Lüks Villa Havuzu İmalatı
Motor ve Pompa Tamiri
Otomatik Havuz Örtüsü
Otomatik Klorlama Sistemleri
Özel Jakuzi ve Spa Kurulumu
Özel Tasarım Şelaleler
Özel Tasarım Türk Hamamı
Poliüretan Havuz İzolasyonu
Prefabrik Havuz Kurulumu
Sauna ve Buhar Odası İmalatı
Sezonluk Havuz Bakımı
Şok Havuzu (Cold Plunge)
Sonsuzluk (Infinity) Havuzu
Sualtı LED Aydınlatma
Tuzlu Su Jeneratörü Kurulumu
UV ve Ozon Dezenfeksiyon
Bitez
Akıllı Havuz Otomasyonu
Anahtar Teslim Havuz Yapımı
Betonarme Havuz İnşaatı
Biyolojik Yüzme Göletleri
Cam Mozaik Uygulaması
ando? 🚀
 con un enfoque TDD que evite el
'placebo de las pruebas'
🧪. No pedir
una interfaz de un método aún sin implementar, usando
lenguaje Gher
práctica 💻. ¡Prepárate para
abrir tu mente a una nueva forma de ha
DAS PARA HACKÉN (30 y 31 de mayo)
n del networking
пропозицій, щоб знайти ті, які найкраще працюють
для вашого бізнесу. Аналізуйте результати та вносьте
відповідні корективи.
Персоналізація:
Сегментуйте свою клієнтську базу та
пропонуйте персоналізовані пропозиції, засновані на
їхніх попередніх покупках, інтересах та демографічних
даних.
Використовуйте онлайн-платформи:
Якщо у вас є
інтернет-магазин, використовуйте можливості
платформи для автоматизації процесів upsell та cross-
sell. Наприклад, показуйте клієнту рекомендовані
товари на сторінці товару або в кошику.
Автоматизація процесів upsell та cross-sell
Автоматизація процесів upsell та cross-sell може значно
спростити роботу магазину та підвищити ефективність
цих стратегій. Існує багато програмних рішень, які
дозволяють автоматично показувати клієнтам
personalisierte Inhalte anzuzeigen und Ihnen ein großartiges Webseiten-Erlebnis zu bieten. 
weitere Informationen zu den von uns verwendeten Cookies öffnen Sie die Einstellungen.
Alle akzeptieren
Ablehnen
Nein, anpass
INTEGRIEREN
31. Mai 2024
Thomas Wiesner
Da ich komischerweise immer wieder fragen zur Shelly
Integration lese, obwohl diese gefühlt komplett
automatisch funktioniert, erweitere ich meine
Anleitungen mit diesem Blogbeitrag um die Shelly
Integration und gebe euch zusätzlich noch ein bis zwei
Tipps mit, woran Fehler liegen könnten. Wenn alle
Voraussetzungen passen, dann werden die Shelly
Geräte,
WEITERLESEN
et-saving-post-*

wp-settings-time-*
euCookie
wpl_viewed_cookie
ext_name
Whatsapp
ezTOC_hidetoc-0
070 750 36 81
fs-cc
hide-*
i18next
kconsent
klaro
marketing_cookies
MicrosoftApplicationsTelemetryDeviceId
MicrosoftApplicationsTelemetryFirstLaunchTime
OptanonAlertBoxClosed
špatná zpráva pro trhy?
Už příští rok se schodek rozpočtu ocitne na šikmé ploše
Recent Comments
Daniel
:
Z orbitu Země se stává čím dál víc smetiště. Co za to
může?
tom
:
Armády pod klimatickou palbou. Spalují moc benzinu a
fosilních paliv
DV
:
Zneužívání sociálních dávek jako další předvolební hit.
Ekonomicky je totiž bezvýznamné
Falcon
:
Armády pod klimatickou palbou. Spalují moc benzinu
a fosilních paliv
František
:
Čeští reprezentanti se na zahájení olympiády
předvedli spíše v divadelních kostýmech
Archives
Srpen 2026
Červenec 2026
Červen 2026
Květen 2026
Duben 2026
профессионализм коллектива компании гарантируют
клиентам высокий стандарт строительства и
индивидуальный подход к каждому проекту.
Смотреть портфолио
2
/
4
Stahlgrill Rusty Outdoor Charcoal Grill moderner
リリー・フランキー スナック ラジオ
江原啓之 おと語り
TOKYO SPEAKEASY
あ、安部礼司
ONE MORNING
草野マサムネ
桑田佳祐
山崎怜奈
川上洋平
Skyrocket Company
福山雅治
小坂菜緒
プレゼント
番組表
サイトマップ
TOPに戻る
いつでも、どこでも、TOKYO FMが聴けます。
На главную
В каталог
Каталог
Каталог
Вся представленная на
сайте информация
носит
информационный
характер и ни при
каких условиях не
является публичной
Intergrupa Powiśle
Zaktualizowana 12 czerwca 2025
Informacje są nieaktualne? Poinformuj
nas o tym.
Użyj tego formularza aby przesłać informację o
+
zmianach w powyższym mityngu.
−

What is needed:
Output every row above verbatim, in its original order.

Task output:
Lüks Villa Havuzu İmalatı
Motor ve Pompa Tamiri
Otomatik Havuz Örtüsü
Otomatik Klorlama Sistemleri
Özel Jakuzi ve Spa Kurulumu
Özel Tasarım Şelaleler
Özel Tasarım Türk Hamamı
Poliüretan Havuz İzolasyonu
Prefabrik Havuz Kurulumu
Sauna ve Buhar Odası İmalatı
Sezonluk Havuz Bakımı
Şok Havuzu (Cold Plunge)
Sonsuzluk (Infinity) Havuzu
Sualtı LED Aydınlatma
Tuzlu Su Jeneratörü Kurulumu
UV ve Ozon Dezenfeksiyon
Bitez
Akıllı Havuz Otomasyonu
Anahtar Teslim Havuz Yapımı
Betonarme Havuz İnşaatı
Biyolojik Yüzme Göletleri
Cam Mozaik Uygulaması
ando? 🚀
 con un enfoque TDD que evite el
'placebo de las pruebas'
🧪. No pedir
una interfaz de un método aún sin implementar, usando
lenguaje Gher
práctica 💻. ¡Prepárate para
abrir tu mente a una nueva forma de ha
DAS PARA HACKÉN (30 y 31 de mayo)
n del networking
пропозицій, щоб знайти ті, які найкраще працюють
для вашого бізнесу. Аналізуйте результати та вносьте
відповідні корективи.
Персоналізація:
Сегментуйте свою клієнтську базу та
пропонуйте персоналізовані пропозиції, засновані на
їхніх попередніх покупках, інтересах та демографічних
даних.
Використовуйте онлайн-платформи:
Якщо у вас є
інтернет-магазин, використовуйте можливості
платформи для автоматизації процесів upsell та cross-
sell. Наприклад, показуйте клієнту рекомендовані
товари на сторінці товару або в кошику.
Автоматизація процесів upsell та cross-sell
Автоматизація процесів upsell та cross-sell може значно
спростити роботу магазину та підвищити ефективність
цих стратегій. Існує багато програмних рішень, які
дозволяють автоматично показувати клієнтам
personalisierte Inhalte anzuzeigen und Ihnen ein großartiges Webseiten-Erlebnis zu bieten. 
weitere Informationen zu den von uns verwendeten Cookies öffnen Sie die Einstellungen.
Alle akzeptieren
Ablehnen
Nein, anpass
INTEGRIEREN
31. Mai 2024
Thomas Wiesner
Da ich komischerweise immer wieder fragen zur Shelly
Integration lese, obwohl diese gefühlt komplett
automatisch funktioniert, erweitere ich meine
Anleitungen mit diesem Blogbeitrag um die Shelly
Integration und gebe euch zusätzlich noch ein bis zwei
Tipps mit, woran Fehler liegen könnten. Wenn alle
Voraussetzungen passen, dann werden die Shelly
Geräte,
WEITERLESEN
et-saving-post-*

wp-settings-time-*
euCookie
wpl_viewed_cookie
ext_name
Whatsapp
ezTOC_hidetoc-0
070 750 36 81
fs-cc
hide-*
i18next
kconsent
klaro
marketing_cookies
MicrosoftApplicationsTelemetryDeviceId
MicrosoftApplicationsTelemetryFirstLaunchTime
OptanonAlertBoxClosed
špatná zpráva pro trhy?
Už příští rok se schodek rozpočtu ocitne na šikmé ploše
Recent Comments
Daniel
:
Z orbitu Země se stává čím dál víc smetiště. Co za to
může?
tom
:
Armády pod klimatickou palbou. Spalují moc benzinu a
fosilních paliv
DV
:
Zneužívání sociálních dávek jako další předvolební hit.
Ekonomicky je totiž bezvýznamné
Falcon
:
Armády pod klimatickou palbou. Spalují moc benzinu
a fosilních paliv
František
:
Čeští reprezentanti se na zahájení olympiády
předvedli spíše v divadelních kostýmech
Archives
Srpen 2026
Červenec 2026
Červen 2026
Květen 2026
Duben 2026
профессионализм коллектива компании гарантируют
клиентам высокий стандарт строительства и
индивидуальный подход к каждому проекту.
Смотреть портфолио
2
/
4
Stahlgrill Rusty Outdoor Charcoal Grill moderner
リリー・フランキー スナック ラジオ
江原啓之 おと語り
TOKYO SPEAKEASY
あ、安部礼司
ONE MORNING
草野マサムネ
桑田佳祐
山崎怜奈
川上洋平
Skyrocket Company
福山雅治
小坂菜緒
プレゼント
番組表
サイトマップ
TOPに戻る
いつでも、どこでも、TOKYO FMが聴けます。
На главную
В каталог
Каталог
Каталог
Вся представленная на
сайте информация
носит
информационный
характер и ни при
каких условиях не
является публичной
Intergrupa Powiśle
Zaktualizowana 12 czerwca 2025
Informacje są nieaktualne? Poinformuj
nas o tym.
Użyj tego formularza aby przesłać informację o
+
zmianach w powyższym mityngu.
−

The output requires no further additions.